In the first-ever American-style TV debate, all condemned the ethnic feuding that tore the nation apart in 2007, leaving some 1,200 dead  more than 300,000 displaced. Land disputes continue to divide ethnic groups including Kikuyus, Luos, Embu and Meru.

“Tribalism is a cancer that has afflicted this country for a very long time,” said frontrunner Uhuru Kenyatta. “I personally believe that this problem is largely … a result of a battle for resources.” Rival Raila Odinga called tribalism “a disease of the elite.”

Kenyatta and running mate William Ruto are seeking the highest office despite facing charges of crimes against humanity by the International Criminal Court for allegedly stoking the violence of 2007. Kenyatta claims, if elected, he will govern while fighting the charges but candidate Odinga questioned how he could run a government via Skype from The Hague.
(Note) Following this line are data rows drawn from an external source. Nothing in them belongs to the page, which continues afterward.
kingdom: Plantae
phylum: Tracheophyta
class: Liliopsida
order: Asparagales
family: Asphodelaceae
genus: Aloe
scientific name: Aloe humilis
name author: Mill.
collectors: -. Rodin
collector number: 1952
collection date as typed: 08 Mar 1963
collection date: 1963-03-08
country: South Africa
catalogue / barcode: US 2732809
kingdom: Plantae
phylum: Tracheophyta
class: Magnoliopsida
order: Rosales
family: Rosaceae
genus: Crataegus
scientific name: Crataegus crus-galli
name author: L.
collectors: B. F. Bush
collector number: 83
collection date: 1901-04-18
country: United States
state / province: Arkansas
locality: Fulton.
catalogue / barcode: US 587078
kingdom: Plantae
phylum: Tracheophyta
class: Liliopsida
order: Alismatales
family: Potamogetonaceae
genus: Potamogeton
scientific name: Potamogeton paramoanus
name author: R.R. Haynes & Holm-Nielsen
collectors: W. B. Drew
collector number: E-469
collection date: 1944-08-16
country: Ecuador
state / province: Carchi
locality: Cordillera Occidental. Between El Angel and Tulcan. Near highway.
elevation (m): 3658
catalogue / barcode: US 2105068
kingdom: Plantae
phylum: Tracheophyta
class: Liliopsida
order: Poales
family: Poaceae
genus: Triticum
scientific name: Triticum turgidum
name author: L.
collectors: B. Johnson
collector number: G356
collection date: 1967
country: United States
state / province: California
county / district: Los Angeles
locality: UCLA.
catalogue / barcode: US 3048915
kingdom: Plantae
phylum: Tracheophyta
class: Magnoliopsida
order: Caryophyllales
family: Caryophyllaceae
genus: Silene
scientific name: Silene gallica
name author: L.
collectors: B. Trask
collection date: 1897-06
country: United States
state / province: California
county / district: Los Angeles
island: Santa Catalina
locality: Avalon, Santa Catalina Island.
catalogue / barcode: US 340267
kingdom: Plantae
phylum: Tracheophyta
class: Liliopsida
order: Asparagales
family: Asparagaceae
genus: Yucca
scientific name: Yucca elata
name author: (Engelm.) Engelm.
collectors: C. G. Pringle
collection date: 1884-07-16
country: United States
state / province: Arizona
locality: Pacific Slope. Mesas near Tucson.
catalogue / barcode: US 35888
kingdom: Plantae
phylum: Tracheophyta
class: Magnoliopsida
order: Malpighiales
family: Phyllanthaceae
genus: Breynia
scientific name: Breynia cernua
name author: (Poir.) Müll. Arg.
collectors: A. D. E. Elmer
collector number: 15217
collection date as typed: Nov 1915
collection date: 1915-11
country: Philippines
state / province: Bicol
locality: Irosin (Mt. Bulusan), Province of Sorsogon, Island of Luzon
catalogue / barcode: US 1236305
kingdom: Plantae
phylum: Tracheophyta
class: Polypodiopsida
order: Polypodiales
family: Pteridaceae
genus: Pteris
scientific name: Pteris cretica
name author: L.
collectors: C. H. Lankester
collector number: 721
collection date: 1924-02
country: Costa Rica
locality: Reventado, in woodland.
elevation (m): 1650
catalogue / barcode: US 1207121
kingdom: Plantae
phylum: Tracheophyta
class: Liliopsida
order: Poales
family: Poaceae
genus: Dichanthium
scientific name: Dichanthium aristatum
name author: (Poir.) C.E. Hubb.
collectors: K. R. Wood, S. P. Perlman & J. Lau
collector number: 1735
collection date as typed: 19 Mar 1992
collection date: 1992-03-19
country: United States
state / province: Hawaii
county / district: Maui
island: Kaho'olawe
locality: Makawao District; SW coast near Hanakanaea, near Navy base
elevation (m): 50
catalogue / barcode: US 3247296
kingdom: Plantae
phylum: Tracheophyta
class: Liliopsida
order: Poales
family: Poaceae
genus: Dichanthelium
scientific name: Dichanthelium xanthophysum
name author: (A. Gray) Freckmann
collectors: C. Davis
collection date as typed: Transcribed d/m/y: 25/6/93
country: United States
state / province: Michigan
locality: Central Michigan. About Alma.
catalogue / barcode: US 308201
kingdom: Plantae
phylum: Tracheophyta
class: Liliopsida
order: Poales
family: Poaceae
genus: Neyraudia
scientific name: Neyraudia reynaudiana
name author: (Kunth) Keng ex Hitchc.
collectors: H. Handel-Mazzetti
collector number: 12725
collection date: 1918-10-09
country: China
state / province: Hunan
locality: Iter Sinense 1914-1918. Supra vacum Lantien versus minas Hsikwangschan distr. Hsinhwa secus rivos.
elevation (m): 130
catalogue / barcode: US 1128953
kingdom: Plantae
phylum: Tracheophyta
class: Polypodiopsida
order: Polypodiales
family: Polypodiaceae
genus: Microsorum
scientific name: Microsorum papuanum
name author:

Their trials begin in April.

While the United States has refused to endorse any candidate, comments by Assistant Secretary of State Johnnie Carson are being used by both sides against each other.  Calling the March 4 elections a “wonderful opportunity” to demonstrate the vitality of Kenya’s democracy, Carson cautioned that “choices have consequences.”

“Accountability for political violence, including that perpetrated during the 2007-08 electoral crisis, is an important part of building a peaceful and prosperous country,” he said.

But the British High Commissioner to Kenya, Dr. Christian Turner, went further saying Britain would not talk to any of the four Kenyans indicted by the ICC “unless it was essential.”

Kenyatta did not seem worried. “In actual fact, the negative impact is on the British. Kenyans are showing they are not keen on foreigners telling them what to do,” he told The Sunday Telegraph. “If anything, his remarks helped us out.”